# How to solve the system of equations 2x-y=-1 and 3x+2y=-5 by graphing?

Jul 24, 2018

From the graphs, we get point of intersection at $x = - 1$ and $y = - 1$.

#### Explanation:

The intercept of two linear graphs is the solution for $x$ and $y$.

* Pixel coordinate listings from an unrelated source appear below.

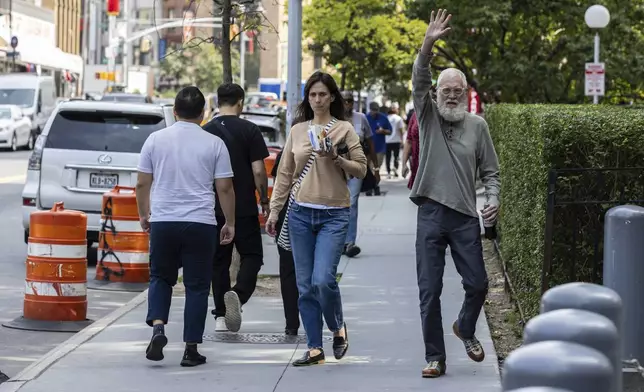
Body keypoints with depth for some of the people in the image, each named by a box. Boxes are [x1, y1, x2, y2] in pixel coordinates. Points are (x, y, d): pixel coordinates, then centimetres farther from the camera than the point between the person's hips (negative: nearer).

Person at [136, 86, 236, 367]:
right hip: (200, 224, -1)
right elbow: (225, 188, 0)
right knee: (196, 286, 6)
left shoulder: (156, 140, 2)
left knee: (160, 277, 17)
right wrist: (229, 223, 10)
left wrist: (144, 214, 20)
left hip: (162, 221, 1)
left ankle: (158, 327, -7)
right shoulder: (214, 144, -1)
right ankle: (191, 348, 5)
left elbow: (142, 183, 5)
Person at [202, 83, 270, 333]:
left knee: (219, 260, 10)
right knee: (251, 256, 6)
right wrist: (264, 200, 4)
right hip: (244, 208, -3)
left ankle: (221, 316, 9)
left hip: (213, 208, 3)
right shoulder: (249, 130, -6)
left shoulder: (205, 132, 3)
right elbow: (258, 171, -10)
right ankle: (238, 294, -21)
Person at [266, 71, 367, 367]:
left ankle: (338, 327, 13)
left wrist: (337, 159, -17)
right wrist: (274, 211, 8)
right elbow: (284, 173, 12)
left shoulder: (344, 129, 1)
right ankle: (314, 348, 10)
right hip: (300, 212, 3)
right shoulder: (297, 131, 9)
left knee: (323, 280, -15)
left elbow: (361, 169, -1)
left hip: (334, 214, -3)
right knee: (305, 285, 3)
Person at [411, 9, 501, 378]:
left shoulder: (477, 125, 6)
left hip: (465, 217, 1)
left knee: (478, 284, 3)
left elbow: (490, 171, 8)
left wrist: (493, 200, -10)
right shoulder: (428, 116, 5)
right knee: (429, 292, 0)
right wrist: (428, 45, -26)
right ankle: (435, 358, 8)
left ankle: (465, 328, 34)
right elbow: (419, 82, -11)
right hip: (431, 214, -1)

Lets take the first equation:
$2 x - y = - 1$

Find the $x$ intercept and $y$ intercept and plot the graph.

$x$-intercept, $y = 0$
$2 x - y = - 1$

$2 x - 0 = - 1$

$2 x = - 1$

$x = - \frac{1}{2}$ ------> $x$-Intercept

$y$-intercept, $x = 0$

$2 x - y = - 1$

$2 \left(0\right) - y = - 1$

$- y = - 1$

$y = 1$------>$y$-Intercept

Lets take the second equation:
$3 x + 2 y = - 5$

Find the $x$ intercept and $y$ intercept and plot the graph.

$x$-intercept, $y = 0$
$3 x + 2 y = - 5$

$3 x + 2 \left(0\right) = - 5$

$3 x = - 5$

$x = - \frac{5}{3}$ -----> $x$-Intercept

$y$-intercept, $x = 0$
$3 x + 2 y = - 5$

$3 \left(0\right) + 2 y = - 5$

$2 y = - 5$

$y = - \frac{5}{2}$------> $y$-Intercept

**Now plot the two linear graphs and from the graph, the intersection of these tow linear graphs are the value of $x$ and $y$ satisfying both the equations. Graphs are shown below:

From the graphs, we get point of intersection at $x = - 1$ and $y = - 1$.